Die Vorsitzende Richterin Bénédicte de Perthuis betonte hingegen bei der Verurteilung Le Pens, dass der Schuldspruch in keinster Form politisch motiviert sei. Zudem sei der temporäre Entzug des passiven Wahlrechts eine übliche Strafe für Politiker:innen, die wegen Korruption und Veruntreuung verurteilt werden.
Die Zukunft des Rassemblement National
In Umfragen zur Präsidentschaftswahl lag Le Pen zuletzt deutlich vorn. Für die Wahl selbst standen ihre Chancen dementsprechend sehr gut, besonders vor dem Hintergrund des steigenden Rechtsrucks in Europa.
Die Partei RN muss für die Wahlen 2027 nun strategisch und personell umplanen. Dies gestaltet sich schwer, weil Le Pen als Gesicht der Partei stets im Vordergrund stand. Sie hat den Faschismus in Frankreich neu erschaffen und zum politischen Mainstream gemacht.
Wahlen in Frankreich: RN rückt näher an Regierungsverantwortung
Nun wird der derzeitige RN-Vorsitzende Jordan Bardella als möglicher Ersatzkandidat gehandelt. Der 29-jährige wurde 2022 zum Nachfolger Marine Le Pens in der Führung der Partei und ist damit der erste Parteivorsitzende, der nicht der Familie Le Pen angehört und das Amt mehr als nur kommissarisch innehat.
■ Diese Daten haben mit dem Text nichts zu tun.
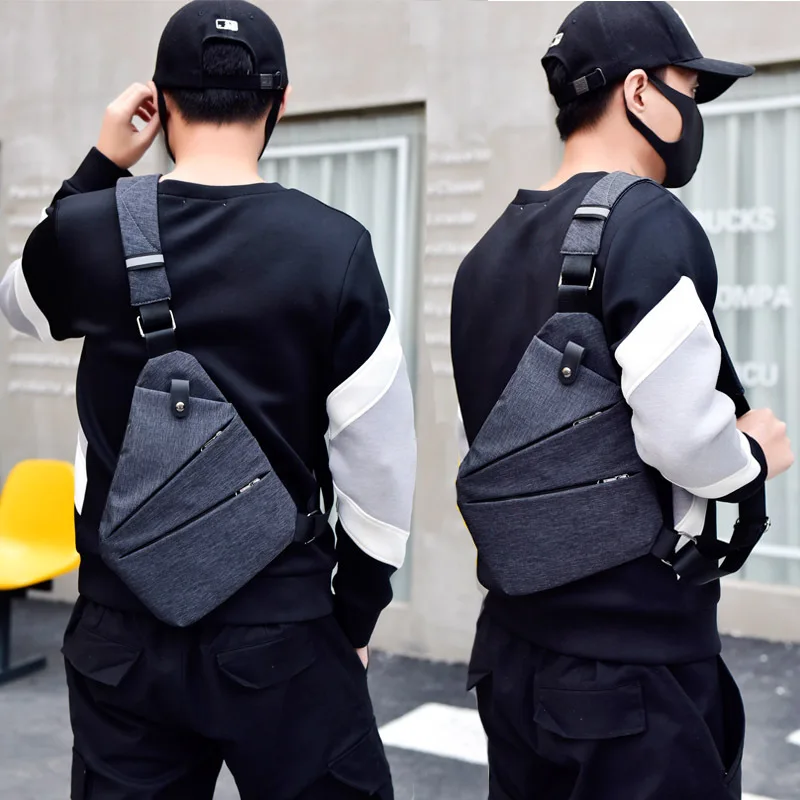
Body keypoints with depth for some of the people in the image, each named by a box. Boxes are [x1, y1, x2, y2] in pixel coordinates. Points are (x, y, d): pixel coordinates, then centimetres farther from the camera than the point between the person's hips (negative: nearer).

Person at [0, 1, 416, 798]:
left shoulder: (87, 231, -6)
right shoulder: (335, 247, -12)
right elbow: (379, 459, -9)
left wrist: (99, 164, 12)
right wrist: (355, 614, 5)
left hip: (122, 628, 3)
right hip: (282, 628, -2)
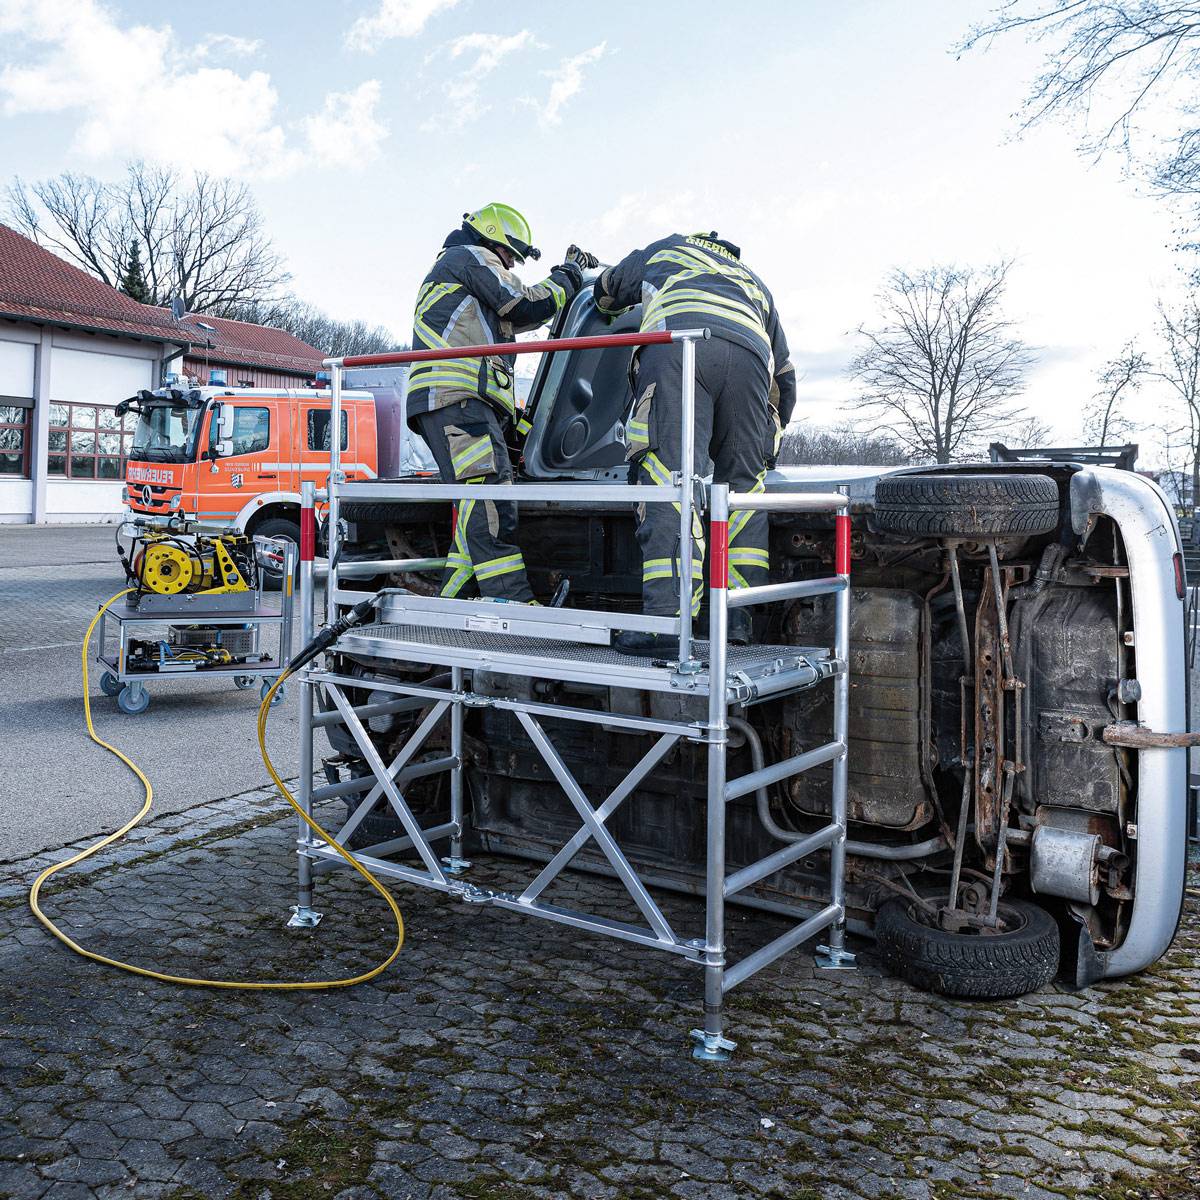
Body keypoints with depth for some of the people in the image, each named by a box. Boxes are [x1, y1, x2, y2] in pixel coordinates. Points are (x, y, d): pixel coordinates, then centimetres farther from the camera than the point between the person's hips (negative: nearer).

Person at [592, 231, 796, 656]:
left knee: (668, 476, -14)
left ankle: (666, 619, -25)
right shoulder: (754, 284, 45)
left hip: (677, 339, -3)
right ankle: (739, 616, 6)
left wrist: (607, 304, 71)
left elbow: (607, 290, 47)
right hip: (750, 354, 3)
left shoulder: (667, 249, 39)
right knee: (742, 482, 11)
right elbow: (784, 375, 44)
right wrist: (771, 432, 57)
Unklare politische Situation in Frankreich
Dieses Urteil verändert die politische Situation und den Rechtsruck in Frankreich. Nichts desto Trotz ist es unwahrscheinlich, dass Justizinstanzen den Faschismus endgültig werden stoppen können. Dies ist auch dem RN bewusst. Entsprechend äußert sich Sébastien Chenu, der Parteivize des RN: „Unsere Ideen sind größer als wir Menschen, die sie vertreten.“
Trotzdem bedeutet die Verurteilung für die faschistische Partei natürlich einen herben Rückschlag, von dem die Konkurrent:innen profitieren dürften. Ob sie dies jedoch in einen Gewinn bei den kommenden Präsidentschaftswahlen umwandeln können, bleibt abzuwarten. Zum einen finden diese erst in zwei Jahren statt, was RN noch reichlich Zeit gibt, eine:n Ersatzkandidat:in aufzubauen, zum anderen lag zuletzt auch Bardella bei Umfragen vorn – zumindest unter der Annahme, dass alle Parteien einen eigenen Präsidentschaftskandidaten oder eine Kandidatin stellen.